**BRIEF:**
Could you show all lines in the entries below that contain the string "dafujii"?

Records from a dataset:
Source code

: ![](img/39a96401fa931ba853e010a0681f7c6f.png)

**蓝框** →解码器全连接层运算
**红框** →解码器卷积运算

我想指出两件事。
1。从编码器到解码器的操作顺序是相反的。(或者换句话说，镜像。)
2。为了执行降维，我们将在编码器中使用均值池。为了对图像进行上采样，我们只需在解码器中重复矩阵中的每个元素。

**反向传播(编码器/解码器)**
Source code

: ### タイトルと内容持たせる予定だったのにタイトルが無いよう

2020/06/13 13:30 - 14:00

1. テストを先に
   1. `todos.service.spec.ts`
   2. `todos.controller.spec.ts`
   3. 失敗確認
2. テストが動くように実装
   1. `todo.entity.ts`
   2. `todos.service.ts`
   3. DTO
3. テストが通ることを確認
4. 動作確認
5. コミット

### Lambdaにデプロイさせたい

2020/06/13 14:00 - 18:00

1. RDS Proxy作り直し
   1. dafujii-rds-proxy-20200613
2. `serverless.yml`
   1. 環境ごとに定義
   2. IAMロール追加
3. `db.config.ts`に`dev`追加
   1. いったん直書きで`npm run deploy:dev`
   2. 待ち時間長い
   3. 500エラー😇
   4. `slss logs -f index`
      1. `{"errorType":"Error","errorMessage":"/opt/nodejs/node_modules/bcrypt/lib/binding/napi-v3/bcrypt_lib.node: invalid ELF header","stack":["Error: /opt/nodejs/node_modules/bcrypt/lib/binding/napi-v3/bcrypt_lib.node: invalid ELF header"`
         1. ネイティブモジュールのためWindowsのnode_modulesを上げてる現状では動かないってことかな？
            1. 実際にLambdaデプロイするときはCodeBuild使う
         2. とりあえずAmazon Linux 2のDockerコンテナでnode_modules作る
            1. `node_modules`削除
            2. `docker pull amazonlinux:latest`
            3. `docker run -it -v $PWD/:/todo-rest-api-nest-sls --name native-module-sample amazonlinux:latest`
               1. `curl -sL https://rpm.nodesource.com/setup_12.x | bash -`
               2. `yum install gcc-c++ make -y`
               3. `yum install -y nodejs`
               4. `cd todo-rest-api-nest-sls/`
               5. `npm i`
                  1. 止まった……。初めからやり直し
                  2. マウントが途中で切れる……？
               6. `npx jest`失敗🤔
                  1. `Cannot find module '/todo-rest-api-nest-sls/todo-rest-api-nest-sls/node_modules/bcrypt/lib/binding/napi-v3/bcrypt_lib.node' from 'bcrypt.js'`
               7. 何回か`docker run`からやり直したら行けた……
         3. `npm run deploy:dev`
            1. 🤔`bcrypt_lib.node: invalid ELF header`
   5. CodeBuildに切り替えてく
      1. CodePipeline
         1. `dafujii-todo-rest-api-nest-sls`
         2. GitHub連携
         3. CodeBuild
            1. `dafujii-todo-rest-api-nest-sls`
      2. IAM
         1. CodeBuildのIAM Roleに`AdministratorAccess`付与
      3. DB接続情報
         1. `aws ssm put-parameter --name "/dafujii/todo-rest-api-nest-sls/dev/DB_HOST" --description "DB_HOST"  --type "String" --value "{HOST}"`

**SOLUTION TO THE EXERCISE:**
   1. dafujii-rds-proxy-20200613
         1. `dafujii-todo-rest-api-nest-sls`
            1. `dafujii-todo-rest-api-nest-sls`
         1. `aws ssm put-parameter --name "/dafujii/todo-rest-api-nest-sls/dev/DB_HOST" --description "DB_HOST"  --type "String" --value "{HOST}"`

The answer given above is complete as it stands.